«Plus la violence dure plus c’est difficile d’en sortir»
Le Docteur Marie-France Horigoyen était l’invité du Monaco Press Club, puis du gouvernement princier, jeudi dernier, pour expliquer les mécanismes de violences conjugales
Jeudi dernier était une Journée internationale de lutte contre les violences faites aux femmes. Le docteur Marie -France Hirigoyen, psychiatre spécialisée dans le harcèlement moral, a expliqué combien sont nombreux les jours graves où les femmes subissent des pressions, dans le foyer mais aussi au travail. Pour le Monaco Press Club, au Yacht-club de Monaco, avant de s’adresser aux membres des associations monégasques et nombreuses personnalités locales au Lycée technique et Hôtelier, le Dr Hirigoyen a expliqué les mécanismes qui mènent de la petite brimade jusqu’aux violences les plus tragiques. Pourquoi très peu de femmes battues quittent leur foyer ? Si les femmes en arrivent à ce faire battre sans quitter le foyer, mon idée est qu’elles ont été préparées par une déstabilisation. C’est pour cela que je me suis intéressée aux violences psychologiques et au processus d’emprise. Plus la violence dure plus c’est difficile d’en sortir.
Comment s’installe la violence au sein d’un couple ? Tous les processus de violences fonctionnent de la même façon. Le “harcèlement moral ” — notion que j’ai inventée – a partout le même processus et
cette notion fait écho à ce que les gens subissent. Le harcèlement, qui a d’abord été encadré par une loi dans le travail, s’étend aux couples. Ce n’est pas uniquement les femmes battues, mais les maltraitances, les humiliations, les disqualifications. La violence faite aux femmes est un peu comme un iceberg. Il y a, à l’extrême, les femmes qui sont tuées, les femmes victimes de
violences physiques, la violence psychologique qui est souvent difficile à repérer, et il y a les inégalités, les discriminations, le sexisme ordinaire… Si on veut moins de violences globales, il faut agir tout en bas. Y a-t-il une définition du harcèlement ? Les lois françaises ne disent pas quels sont les agissements qu’il
faut sanctionner mais disent les conséquences sur la santé et la dignité de la personne. On peut harceler sans s’en rendre compte. Le harceleur très souvent ne voit pas le problème. Beaucoup de personnes sont dans le déni de leurs violences. On est dans une société qui est incontestablement sexiste. Depuis des millénaires, les hommes ont dominé. Les femmes ont depuis très peu de temps une égalité théorique. Je dis bien théorique. L’homme est fragilisé dans le travail, a perdu du pouvoir sur ses enfants, et ce pouvoir est exercé encore plus sur la femme qu’il voudrait soumise. Le but est de contrôler, de dominer. Cela touche toutes les couches de la société. Y a-t-il des harceleuses ? Oui, de plus en plus car cela suit l’égalité homme/femme. Il y a, par ailleurs, autant de violences chez les couples homosexuels. La violence est-elle un phénomène grandissant ? On est dans une société qui est de moins en moins violente. Mais on est de moins en moins tolérant face à la violence. C’est caractéristique au sujet des enfants.

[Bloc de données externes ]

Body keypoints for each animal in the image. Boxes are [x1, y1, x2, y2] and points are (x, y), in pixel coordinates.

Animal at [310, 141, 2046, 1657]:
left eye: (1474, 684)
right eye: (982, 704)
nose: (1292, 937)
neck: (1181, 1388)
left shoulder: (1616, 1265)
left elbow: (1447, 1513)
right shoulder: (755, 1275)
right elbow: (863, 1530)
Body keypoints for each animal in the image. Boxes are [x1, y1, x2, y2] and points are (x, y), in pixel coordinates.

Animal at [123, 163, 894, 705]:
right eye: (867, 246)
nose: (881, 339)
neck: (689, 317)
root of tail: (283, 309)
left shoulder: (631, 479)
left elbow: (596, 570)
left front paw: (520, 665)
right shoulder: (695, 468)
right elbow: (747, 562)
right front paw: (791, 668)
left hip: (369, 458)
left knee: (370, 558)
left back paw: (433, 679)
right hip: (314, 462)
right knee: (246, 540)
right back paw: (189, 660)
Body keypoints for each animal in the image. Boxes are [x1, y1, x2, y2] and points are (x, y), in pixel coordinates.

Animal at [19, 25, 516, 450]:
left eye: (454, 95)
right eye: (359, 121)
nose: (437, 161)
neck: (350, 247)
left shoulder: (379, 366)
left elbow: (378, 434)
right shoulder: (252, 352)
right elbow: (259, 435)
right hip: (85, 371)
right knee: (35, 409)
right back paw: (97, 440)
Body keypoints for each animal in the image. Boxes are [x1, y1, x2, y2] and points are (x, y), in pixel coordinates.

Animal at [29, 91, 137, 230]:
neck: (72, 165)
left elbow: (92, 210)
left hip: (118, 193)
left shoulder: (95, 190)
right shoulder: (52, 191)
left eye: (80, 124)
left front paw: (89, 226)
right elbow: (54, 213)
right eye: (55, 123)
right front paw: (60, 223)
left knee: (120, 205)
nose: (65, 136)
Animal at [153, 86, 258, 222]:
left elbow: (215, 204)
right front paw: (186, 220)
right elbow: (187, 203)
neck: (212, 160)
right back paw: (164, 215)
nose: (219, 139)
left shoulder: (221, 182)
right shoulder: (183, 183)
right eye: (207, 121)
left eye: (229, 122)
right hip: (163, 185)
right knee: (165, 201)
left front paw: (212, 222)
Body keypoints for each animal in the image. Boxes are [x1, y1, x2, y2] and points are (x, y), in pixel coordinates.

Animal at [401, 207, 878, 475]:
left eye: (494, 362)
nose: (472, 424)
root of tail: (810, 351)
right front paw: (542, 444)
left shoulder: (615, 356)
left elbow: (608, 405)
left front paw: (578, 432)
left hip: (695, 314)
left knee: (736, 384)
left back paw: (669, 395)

Le ressort du harcèlement n’est-il pas la culpabilisation de la victime? Ce n’est jamais l’agresseur qui se sent coupable mais la victime, quel que soit le contexte. C’est comme la honte. On le voit dans les viols.
La relation d’amour n’induit-elle pas l’emprise ? Normalement, une relation amoureuse normale est une emprise réciproque.